16. Oktober 2019, 08:35 Uhr

Trinkwasser

Ulrichsteiner Trinkwasserversorgung könnte gesichert sein

Wenn es so bleibt, dann hat Ulrichstein seine Wasserversorgung gesichert.
16. Oktober 2019, 08:35 Uhr
Der Pumpversuch im neuen Brunnen Ulrichstein verläuft erfolgreich. (Foto: jol)

Der neue Trinkwasserbrunnen beim Hochbehälter für die Kernstadt liefert aktuell rund 3,5 Liter Wasser pro Sekunde, das würde den Bedarf der Kernstadt-Bewohner decken. Denn der Hochbehälter ist auch noch an den Brunnen Rebgeshain angeschlossen, der einen weiteren Liter pro Sekunde beisteuert. Damit hat man die rund 4,5 Liter/sec, die durchschnittlich nötig sind, wie Bürgermeister Edwin Schneider zufrieden sagt. Positiv stimmt ihn, dass »der Wasserspiegel bislang nur sehr leicht gefallen ist«. Der Pumpversuch soll weiter geführt werden, um zu sehen, »ob sich der Zufluss verstetigt«. Aktuell stehe das Wasser im Bohrloch auf rund 164 Metern Tiefe.

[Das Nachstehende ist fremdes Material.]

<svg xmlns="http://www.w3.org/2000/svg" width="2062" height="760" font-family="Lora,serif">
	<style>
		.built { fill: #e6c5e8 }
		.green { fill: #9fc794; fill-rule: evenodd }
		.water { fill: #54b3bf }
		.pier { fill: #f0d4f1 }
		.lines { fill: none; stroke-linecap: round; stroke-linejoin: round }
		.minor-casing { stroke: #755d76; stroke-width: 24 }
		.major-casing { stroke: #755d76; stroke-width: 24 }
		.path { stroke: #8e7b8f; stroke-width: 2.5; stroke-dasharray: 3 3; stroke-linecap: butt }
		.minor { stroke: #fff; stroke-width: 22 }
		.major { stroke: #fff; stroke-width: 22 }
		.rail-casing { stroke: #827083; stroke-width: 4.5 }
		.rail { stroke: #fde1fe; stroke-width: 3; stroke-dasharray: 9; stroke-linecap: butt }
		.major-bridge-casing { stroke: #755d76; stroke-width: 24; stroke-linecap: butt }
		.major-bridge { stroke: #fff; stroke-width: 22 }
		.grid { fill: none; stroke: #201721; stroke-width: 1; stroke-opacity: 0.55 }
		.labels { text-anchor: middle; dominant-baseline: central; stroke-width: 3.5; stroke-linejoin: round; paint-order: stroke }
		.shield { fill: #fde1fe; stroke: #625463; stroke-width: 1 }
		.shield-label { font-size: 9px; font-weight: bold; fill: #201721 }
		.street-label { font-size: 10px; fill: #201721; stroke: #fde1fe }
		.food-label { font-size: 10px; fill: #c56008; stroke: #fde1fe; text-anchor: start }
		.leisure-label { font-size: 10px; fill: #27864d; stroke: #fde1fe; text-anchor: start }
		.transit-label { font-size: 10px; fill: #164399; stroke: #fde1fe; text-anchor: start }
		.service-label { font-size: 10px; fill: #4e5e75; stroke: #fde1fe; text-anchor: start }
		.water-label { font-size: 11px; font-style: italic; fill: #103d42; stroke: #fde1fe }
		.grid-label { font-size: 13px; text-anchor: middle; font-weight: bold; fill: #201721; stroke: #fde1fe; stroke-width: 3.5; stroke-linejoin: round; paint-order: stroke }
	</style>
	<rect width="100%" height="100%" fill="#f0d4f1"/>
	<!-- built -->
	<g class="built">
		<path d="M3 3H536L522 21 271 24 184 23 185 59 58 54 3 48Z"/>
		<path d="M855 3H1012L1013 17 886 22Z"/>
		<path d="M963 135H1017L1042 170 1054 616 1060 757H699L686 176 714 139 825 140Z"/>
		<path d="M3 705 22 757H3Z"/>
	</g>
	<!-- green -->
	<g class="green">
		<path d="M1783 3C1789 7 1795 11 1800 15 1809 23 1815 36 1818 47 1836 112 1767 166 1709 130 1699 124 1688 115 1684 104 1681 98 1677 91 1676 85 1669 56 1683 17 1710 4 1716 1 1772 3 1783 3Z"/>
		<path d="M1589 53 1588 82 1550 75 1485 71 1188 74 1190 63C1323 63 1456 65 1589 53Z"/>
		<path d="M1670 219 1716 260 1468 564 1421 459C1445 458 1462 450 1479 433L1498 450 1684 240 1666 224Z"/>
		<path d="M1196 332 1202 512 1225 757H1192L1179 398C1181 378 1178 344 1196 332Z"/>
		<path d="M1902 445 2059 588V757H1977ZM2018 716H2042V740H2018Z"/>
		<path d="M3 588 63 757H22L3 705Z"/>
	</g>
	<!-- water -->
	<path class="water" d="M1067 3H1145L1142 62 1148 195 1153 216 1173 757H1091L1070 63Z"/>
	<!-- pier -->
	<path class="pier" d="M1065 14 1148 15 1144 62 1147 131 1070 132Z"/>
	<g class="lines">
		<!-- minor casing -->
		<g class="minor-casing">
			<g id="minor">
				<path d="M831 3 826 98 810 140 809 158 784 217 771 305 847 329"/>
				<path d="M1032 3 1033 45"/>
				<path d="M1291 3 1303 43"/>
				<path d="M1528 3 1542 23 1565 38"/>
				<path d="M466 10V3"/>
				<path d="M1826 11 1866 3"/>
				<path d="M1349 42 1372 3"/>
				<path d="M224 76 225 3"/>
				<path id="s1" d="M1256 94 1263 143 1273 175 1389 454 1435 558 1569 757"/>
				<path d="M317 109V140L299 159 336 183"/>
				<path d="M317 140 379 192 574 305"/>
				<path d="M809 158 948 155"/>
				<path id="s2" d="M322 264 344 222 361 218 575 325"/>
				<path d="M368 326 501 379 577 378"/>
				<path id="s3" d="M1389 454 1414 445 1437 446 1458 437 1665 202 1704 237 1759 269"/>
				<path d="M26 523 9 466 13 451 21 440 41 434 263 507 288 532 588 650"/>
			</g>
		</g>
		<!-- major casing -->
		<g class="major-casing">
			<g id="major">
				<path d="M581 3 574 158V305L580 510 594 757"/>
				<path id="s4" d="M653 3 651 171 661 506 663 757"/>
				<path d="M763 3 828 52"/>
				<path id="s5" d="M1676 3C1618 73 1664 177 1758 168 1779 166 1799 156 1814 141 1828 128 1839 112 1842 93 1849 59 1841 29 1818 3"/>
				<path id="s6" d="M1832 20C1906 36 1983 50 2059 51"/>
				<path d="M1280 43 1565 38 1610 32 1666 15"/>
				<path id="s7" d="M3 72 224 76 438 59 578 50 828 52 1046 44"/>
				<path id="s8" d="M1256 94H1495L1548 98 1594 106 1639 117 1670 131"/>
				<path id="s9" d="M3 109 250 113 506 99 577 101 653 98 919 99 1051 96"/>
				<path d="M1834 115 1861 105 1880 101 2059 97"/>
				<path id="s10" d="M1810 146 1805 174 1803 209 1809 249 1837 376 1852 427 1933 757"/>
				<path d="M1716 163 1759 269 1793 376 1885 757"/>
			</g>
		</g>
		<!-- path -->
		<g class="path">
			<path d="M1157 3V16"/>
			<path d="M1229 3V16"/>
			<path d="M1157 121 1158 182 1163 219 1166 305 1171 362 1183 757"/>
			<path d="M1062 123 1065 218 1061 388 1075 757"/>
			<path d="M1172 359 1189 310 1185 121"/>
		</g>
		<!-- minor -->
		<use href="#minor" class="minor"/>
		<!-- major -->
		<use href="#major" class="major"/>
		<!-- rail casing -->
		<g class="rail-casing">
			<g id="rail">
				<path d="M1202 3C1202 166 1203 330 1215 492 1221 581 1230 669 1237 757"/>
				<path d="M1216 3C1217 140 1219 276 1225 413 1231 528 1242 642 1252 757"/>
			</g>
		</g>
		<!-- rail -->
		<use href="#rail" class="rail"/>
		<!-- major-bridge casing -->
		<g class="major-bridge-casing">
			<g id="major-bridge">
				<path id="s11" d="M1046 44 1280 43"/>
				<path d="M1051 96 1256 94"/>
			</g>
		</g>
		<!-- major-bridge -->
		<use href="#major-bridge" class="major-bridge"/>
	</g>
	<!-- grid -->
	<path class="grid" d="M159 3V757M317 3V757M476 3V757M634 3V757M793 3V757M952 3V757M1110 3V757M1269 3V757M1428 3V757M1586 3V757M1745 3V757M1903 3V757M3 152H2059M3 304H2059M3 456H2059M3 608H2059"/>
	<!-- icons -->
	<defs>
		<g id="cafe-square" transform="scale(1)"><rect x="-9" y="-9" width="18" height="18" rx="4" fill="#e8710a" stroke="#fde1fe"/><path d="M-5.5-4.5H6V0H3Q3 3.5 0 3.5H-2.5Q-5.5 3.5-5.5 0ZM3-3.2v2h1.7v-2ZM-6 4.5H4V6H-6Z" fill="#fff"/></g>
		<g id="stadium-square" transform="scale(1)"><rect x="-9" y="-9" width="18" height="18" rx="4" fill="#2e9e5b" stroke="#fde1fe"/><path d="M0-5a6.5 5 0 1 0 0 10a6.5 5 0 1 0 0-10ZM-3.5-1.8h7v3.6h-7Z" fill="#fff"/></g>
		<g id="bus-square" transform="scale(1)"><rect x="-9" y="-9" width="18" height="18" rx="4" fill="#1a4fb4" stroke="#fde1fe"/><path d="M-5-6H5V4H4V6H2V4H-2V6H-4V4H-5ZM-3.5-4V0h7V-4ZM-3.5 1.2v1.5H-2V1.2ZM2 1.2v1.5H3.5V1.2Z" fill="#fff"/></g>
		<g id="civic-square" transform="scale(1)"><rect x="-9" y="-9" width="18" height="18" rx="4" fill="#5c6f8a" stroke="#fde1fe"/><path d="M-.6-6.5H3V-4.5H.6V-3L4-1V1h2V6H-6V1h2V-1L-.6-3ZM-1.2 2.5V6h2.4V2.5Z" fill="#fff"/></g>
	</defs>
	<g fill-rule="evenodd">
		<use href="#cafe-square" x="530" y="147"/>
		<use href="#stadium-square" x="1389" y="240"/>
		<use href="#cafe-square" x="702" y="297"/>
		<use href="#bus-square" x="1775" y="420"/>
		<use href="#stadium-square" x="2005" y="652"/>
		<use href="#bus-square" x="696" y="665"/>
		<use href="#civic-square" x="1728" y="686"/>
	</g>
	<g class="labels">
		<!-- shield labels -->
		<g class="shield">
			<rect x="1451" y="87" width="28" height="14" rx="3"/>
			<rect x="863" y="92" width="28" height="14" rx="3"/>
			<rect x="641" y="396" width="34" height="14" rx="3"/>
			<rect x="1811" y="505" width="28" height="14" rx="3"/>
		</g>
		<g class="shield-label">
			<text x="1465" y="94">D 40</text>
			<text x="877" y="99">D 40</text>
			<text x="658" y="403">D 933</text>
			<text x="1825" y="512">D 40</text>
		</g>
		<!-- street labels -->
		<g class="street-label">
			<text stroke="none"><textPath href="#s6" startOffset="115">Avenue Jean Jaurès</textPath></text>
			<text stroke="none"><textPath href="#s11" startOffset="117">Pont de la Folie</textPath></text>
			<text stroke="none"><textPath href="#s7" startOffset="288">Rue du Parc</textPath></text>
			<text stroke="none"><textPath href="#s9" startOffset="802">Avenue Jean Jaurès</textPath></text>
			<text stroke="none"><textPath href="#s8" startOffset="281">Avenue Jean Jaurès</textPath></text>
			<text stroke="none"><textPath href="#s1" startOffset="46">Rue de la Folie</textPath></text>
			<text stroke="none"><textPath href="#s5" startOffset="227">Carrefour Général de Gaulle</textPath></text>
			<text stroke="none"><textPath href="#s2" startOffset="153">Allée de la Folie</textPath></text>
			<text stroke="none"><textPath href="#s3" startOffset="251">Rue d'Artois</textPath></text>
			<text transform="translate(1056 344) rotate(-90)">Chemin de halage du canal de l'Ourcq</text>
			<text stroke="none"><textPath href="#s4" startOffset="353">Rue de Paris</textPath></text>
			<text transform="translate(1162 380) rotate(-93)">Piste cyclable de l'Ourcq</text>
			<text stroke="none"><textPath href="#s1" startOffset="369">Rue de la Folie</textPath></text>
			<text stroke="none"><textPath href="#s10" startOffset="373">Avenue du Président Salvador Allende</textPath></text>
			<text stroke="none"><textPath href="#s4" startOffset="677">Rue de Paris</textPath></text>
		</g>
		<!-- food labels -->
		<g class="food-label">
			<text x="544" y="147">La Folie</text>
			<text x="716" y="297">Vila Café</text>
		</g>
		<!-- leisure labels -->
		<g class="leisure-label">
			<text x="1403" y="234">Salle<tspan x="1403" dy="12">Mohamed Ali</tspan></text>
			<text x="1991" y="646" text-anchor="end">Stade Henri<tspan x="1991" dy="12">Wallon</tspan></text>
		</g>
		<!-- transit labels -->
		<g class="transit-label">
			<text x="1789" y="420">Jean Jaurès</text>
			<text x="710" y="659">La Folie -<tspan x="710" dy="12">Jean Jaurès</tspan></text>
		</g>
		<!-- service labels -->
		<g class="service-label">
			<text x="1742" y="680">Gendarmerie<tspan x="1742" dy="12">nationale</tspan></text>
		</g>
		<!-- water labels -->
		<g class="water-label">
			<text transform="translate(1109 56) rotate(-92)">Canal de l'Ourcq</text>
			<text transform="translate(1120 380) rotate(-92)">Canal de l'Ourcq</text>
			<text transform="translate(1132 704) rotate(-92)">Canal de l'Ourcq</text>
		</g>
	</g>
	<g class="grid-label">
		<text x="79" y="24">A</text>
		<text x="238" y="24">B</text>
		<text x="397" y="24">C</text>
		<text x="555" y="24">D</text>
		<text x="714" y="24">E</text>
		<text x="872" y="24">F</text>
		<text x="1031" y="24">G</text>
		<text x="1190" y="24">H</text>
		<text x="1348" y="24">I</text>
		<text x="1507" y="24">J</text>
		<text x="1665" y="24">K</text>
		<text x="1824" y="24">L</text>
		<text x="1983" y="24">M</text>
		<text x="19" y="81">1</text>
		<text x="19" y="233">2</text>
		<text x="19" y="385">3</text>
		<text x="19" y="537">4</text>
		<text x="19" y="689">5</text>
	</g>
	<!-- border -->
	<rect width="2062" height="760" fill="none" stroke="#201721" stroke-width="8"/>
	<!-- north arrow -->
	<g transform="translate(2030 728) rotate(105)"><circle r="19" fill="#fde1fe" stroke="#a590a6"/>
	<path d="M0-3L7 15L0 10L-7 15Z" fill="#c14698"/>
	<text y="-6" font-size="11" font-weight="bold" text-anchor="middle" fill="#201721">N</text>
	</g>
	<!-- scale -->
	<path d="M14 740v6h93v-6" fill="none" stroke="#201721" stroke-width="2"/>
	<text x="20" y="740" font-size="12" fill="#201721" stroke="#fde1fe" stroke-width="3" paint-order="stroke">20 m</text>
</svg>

Der aktuelle Pumpversuch läuft seit dem 4. Oktober, als eine stärkere Pumpe eingesetzt wurde. Das klingt leichter als es war, wie Schneider erläutert. Denn in rund 171 Metern Tiefe war ein Stein in den Schacht gerutscht, wie eine Kamerabefahrung des Bohrlochs ergeben hat. Erst als der Brocken zertrümmert war, konnte die Pumpe in die Tiefe gelassen werden.

Wasser für die Kernstadt

Nachdem nun eine Förderung von 3,5 Litern/sec bestätigt ist, »wollen wir auf vier Liter pro Sekunde erhöhen und dann entscheiden, was weiter geschieht«. Wie Schneider erläutert, muss die Betriebskommission der Stadtwerke darüber befinden, ob der Bohrschacht nun ausgebaut wird, um als Brunnen zu dienen oder ob man bis zum Frühjahr abwartet, um ihn dann auszubauen.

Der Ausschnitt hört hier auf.